13. The fan blade assembly of claim 7, wherein said plurality of
longitudinal spars include at least one center radial spar
extending through a center region of each rib and a plurality of
radial edge spars, with each radial edge spar positioned adjacent
to an edge of each rib.
14. The fan blade assembly of claim 13, wherein said center radial
spar is adjacent to the lower member of each rib.
15. The fan blade assembly of claim 7, wherein each of said ribs
further comprise an upper and lower bow and a pair of internal
bridge trusses extending between the upper and lower bow.
16. The fan blade assembly of claim 15, wherein said ribs include a
rib plate disposed between said pair of internal bridge trusses and
extend between the upper and lower bow.
17. The fan blade assembly of claim 15, wherein said internal
bridge trusses each include a pair of crossed members and a pair of
side struts positioned on opposite sides of each respective pair of
cross members.
18. The fan blade assembly of claim 7, wherein said ribs each
comprise a rib plate having at least one aperture therein.
19. The fan blade assembly of claim 18, wherein each of said ribs
further comprise a radial reinforcement plate disposed transversely
to said rib plate.
20. The fan blade assembly of claim 19, wherein said radial
reinforcement plate extends transversely on both sides of said rib
plate.
21. The fan blade assembly of claim 7, wherein said plurality of
longitudinal spars include at least one center radial spar and a
plurality of radial edge spars, said spars being positioned
adjacent to an edge of each rib.
22. The fan blade assembly of claim 21, wherein said plurality of
longitudinal spars further comprises auxiliary spars adjacent to an
edge of each said rib, said at least one center radial spar further
comprising an upper and a lower center radial spar, and said
plurality of radial edge spars further comprising a first edge
radial spar and a second edge radial edge spar.

STATED GOAL A:
Pull out every line of the records that contains the string "kern".

DATA SHOWN:
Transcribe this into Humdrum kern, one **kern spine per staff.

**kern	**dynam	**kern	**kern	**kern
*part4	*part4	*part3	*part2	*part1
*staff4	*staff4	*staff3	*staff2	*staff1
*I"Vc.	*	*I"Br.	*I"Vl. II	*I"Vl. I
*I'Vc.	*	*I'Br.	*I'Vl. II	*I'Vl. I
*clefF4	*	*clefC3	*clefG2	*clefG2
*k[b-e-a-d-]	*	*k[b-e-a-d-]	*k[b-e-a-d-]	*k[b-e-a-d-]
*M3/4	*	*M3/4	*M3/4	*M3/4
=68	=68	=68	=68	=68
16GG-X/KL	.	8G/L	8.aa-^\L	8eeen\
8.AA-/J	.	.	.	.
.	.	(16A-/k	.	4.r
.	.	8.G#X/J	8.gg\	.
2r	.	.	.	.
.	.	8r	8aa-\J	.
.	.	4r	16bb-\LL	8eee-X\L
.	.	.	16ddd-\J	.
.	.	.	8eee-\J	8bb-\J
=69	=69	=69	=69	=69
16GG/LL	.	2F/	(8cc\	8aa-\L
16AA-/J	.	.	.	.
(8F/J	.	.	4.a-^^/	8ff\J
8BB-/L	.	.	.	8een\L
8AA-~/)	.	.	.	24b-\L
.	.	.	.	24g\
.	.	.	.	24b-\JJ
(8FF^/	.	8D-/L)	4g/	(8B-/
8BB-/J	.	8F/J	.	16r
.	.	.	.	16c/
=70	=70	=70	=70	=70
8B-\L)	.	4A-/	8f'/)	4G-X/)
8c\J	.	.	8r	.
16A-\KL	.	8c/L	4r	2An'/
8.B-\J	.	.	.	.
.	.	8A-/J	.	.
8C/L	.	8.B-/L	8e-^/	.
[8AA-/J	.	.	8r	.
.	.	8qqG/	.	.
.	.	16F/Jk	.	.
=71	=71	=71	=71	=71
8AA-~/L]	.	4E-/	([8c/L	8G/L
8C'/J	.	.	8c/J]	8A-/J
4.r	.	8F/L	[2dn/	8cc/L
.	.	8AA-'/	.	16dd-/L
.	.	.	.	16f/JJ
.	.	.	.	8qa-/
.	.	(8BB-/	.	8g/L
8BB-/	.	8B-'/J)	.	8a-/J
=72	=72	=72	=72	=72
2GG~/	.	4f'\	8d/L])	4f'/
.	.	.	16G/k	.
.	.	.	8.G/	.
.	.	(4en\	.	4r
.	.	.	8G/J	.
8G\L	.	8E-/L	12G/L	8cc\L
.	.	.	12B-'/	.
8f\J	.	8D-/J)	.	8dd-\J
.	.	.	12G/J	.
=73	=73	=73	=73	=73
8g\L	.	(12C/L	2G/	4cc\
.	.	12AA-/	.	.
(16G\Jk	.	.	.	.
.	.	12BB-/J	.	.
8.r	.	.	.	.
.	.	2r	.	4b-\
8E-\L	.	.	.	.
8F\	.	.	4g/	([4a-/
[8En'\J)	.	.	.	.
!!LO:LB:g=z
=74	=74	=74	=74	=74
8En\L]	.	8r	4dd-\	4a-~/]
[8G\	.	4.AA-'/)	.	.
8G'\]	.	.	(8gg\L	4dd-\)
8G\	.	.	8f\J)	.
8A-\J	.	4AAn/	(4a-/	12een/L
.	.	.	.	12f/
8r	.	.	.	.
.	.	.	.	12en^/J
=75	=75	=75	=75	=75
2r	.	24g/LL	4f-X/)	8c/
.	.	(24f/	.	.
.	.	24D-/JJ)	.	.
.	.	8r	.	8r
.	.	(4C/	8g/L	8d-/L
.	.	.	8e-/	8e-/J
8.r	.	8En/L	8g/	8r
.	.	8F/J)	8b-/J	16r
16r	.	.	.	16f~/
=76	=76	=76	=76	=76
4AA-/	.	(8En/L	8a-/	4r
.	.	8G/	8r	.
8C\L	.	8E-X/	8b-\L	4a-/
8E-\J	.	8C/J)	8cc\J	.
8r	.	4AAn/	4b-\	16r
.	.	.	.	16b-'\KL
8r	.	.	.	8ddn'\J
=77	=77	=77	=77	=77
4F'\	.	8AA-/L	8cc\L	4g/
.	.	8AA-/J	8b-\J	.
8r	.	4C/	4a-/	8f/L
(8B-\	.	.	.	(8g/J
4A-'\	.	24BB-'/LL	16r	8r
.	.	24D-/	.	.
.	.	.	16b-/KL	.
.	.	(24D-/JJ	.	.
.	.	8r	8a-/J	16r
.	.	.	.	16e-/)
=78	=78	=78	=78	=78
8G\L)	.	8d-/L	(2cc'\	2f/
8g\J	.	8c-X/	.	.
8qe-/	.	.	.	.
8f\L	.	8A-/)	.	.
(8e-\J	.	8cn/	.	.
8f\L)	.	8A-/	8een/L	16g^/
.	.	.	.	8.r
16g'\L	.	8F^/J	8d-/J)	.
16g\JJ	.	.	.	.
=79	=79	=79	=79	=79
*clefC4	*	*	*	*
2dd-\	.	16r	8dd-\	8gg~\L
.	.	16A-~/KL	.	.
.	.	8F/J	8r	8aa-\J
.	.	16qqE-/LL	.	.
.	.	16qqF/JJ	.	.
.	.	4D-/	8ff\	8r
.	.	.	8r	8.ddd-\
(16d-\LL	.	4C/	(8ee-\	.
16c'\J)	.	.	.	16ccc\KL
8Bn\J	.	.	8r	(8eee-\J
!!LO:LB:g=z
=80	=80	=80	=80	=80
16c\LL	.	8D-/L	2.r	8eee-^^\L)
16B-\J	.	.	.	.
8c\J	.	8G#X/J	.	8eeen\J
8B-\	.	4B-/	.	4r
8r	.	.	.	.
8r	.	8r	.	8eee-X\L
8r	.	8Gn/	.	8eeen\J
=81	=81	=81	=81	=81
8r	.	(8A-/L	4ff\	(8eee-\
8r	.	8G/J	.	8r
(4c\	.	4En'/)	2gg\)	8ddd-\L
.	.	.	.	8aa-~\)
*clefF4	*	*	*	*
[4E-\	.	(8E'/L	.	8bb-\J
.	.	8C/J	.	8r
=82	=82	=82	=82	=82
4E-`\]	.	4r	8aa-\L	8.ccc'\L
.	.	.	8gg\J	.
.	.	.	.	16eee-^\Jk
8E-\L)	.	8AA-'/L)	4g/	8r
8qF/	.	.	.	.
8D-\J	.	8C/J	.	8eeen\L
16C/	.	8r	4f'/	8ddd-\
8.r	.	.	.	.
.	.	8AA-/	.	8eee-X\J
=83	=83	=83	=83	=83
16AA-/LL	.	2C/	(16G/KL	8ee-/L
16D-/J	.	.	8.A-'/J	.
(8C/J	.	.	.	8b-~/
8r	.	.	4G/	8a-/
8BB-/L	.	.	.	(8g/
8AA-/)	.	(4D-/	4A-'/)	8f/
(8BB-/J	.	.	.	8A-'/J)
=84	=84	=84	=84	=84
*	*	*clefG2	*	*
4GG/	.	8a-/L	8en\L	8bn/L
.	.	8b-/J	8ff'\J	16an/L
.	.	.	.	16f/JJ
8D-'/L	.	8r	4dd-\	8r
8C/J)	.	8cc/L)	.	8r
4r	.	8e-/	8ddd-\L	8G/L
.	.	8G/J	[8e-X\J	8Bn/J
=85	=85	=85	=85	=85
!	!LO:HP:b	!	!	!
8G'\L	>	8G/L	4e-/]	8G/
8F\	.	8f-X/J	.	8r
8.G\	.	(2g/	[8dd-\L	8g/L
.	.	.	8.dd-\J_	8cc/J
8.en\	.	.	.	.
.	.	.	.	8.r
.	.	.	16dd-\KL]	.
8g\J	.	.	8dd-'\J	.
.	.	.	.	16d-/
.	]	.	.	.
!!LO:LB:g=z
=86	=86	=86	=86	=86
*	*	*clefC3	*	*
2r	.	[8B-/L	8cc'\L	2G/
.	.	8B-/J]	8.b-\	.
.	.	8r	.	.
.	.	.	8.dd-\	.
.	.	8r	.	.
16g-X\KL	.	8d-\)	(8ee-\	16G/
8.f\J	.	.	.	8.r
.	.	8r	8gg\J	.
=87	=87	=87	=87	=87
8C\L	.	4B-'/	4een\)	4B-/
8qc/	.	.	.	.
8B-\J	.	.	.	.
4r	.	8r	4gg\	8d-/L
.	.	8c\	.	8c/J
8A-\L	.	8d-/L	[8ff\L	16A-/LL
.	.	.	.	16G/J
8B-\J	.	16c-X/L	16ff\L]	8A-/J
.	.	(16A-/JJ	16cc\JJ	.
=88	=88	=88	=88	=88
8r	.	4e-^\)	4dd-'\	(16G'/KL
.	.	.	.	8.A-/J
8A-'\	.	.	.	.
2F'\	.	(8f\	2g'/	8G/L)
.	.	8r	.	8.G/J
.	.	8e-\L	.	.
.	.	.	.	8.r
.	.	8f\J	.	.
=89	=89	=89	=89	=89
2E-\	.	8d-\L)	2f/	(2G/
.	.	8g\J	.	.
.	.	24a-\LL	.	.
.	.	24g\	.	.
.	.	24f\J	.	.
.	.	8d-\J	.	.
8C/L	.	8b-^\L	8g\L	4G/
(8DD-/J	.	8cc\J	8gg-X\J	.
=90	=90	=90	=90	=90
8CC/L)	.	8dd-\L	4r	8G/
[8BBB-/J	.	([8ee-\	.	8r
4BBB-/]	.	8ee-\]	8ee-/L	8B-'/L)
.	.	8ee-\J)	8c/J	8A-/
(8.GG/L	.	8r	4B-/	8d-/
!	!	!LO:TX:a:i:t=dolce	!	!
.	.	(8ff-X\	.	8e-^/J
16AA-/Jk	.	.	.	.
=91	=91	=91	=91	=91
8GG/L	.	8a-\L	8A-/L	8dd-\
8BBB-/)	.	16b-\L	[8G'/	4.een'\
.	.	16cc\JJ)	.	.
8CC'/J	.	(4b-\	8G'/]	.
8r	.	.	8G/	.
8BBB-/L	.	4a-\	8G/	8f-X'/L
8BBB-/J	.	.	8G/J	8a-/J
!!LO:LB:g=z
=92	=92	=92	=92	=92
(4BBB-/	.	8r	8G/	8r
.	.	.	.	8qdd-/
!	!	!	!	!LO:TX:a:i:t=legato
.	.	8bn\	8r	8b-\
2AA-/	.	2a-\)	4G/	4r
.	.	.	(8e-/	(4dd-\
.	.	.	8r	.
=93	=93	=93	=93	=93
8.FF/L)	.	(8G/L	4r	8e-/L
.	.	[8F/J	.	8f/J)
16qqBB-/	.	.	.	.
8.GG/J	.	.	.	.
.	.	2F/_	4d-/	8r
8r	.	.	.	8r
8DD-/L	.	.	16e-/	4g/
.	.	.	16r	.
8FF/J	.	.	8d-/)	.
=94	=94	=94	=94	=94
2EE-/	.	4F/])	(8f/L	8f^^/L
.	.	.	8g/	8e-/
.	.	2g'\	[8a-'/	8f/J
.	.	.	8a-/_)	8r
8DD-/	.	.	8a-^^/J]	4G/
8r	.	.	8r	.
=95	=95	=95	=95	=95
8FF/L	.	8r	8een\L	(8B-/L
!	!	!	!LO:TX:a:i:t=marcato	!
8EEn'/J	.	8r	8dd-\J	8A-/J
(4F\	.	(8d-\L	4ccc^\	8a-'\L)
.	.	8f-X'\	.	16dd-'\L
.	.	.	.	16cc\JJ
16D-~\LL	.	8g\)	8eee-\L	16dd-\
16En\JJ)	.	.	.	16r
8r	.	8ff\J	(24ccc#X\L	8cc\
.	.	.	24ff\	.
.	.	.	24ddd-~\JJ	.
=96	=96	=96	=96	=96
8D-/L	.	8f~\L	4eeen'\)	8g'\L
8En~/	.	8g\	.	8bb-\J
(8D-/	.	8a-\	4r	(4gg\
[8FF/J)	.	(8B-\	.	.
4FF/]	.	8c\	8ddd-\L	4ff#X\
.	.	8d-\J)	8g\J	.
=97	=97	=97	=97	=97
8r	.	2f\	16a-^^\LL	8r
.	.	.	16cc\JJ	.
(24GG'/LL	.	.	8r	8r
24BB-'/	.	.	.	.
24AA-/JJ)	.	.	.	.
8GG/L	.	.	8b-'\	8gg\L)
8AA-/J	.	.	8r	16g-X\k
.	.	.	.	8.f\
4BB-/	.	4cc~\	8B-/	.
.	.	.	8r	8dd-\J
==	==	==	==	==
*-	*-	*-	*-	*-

STATED GOAL B:
Answer these questions using the fan blade claims:
(i) According to claim 14, what is the center radial spar adjacent to?
(ii) According to claim 17, what does each internal bridge truss include?
(iii) According to claim 18, what does the rib plate of each rib have?

WRITTEN ANSWER A:
Transcribe this into Humdrum kern, one **kern spine per staff.
**kern	**dynam	**kern	**kern	**kern

WRITTEN ANSWER B:
(i) The lower member of each rib.
(ii) A pair of crossed members and a pair of side struts positioned on opposite sides of each respective pair of cross members.
(iii) At least one aperture.